---- Extracted text

Toll collectors had an ambivalent position in local society. Because toll charges were lengthy and complex, incorporating a large number of variables, a toll collector needed to be both literate and numerate, and hopefully (but not always) trustworthy. As people of responsibility, often living in custom-built homes with their families, toll collectors might be people of high status within a community. Although in many ways, toll collectors were about as popular as tax collectors are today, they provided a vital role. A toll house could bring prestige to an otherwise fairly nondescript community, even attracting the building of inns where passengers could purchase refreshments and where carriage horses could be rested or changed, meaning that gentry and clergy could be regular visitors, raising the status of an entire village.
The 1898 mile post at Shocklach. My photograph CC BY-NC-ND 4.0
The toll charges for Chester-Worthenbury are probably described in the 1854 Act, but this too is not available without tramping the real-world archive trail, and I will update this post when I have the chance to check this out, as a copy is apparently available locally. Each turnpike Act set out the maximum toll chargeable for each animal and category and size of vehicle, and all the multiple variables of each.
As I said in Part 1, the mile posts that dot the western verges of the former turnpike post-date the end of the Cheshire turnpikes. Disturnpiked in the 1870s, there must have been mile posts because they were a legal requirement, but when Chester County Council was created on 1st January 1889 and was given the job of maintaining highways, it presumably replaced the original milestones with its own iron ones, all dating to 1898. I have found some of these, marked on the Ordnance Survey map, but not others. The one shown in Part 1 is in Churton and the one shown above is in Shocklach.
The final days of the Chester to Worthenbury turnpike
The lovely Georgian St Deiniol’s Church in Worthenbury. My photograph CC BY-NC-ND 4.0
The Chester-Worthenbury turnpike was never much of a success and was amalgamated with the Whitchurch Trust in 1871. The joint body expired in 1877. Presumably, and not very surprisingly, the Worthenbury turnpike failed to justify its costs, and the Whitchurch turnpike was probably put out of business by the London and North Western Railway. The railway’s important route to London via Crewe had opened by 1840, and the branch that ran from Chester to Whitchurch opened between 1870 and 1879.

--------
---- Data excerpts

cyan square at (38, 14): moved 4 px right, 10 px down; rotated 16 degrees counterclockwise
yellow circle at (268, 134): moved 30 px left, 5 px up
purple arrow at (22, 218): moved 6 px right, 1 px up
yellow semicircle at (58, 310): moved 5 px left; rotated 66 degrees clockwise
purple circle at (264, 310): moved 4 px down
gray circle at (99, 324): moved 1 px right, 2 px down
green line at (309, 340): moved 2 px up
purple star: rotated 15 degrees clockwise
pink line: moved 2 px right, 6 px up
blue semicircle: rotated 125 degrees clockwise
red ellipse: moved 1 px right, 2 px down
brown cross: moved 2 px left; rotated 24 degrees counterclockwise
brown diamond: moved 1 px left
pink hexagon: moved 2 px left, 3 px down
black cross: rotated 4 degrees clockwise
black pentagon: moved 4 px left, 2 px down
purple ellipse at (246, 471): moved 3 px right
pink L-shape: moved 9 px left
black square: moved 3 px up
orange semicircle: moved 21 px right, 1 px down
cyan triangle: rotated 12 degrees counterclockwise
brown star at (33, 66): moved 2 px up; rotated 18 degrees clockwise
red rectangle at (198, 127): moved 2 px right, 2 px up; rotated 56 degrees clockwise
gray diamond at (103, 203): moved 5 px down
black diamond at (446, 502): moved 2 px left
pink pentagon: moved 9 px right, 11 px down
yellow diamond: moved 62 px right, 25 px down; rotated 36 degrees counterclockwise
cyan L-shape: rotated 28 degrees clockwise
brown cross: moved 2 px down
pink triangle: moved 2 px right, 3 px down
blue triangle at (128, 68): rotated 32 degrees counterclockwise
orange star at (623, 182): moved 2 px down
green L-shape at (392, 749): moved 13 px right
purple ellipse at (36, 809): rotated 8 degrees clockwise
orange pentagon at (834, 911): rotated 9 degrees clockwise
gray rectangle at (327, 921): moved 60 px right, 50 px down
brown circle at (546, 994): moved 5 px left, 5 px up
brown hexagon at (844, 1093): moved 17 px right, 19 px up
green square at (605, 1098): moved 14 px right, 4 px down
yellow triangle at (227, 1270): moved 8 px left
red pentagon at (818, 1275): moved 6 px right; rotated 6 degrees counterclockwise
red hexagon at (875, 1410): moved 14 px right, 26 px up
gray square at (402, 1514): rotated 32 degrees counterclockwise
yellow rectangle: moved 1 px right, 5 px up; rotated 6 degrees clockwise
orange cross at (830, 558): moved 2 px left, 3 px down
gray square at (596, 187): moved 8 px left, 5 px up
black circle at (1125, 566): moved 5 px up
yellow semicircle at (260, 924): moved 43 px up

--------

* **What the task requires**:
Write out the part of the Chester-Worthenbury turnpike text that runs from "The final days" up to and including "1870 and 1879.".

* **Reply**:
The final days of the Chester to Worthenbury turnpike
The lovely Georgian St Deiniol’s Church in Worthenbury. My photograph CC BY-NC-ND 4.0
The Chester-Worthenbury turnpike was never much of a success and was amalgamated with the Whitchurch Trust in 1871. The joint body expired in 1877. Presumably, and not very surprisingly, the Worthenbury turnpike failed to justify its costs, and the Whitchurch turnpike was probably put out of business by the London and North Western Railway. The railway’s important route to London via Crewe had opened by 1840, and the branch that ran from Chester to Whitchurch opened between 1870 and 1879.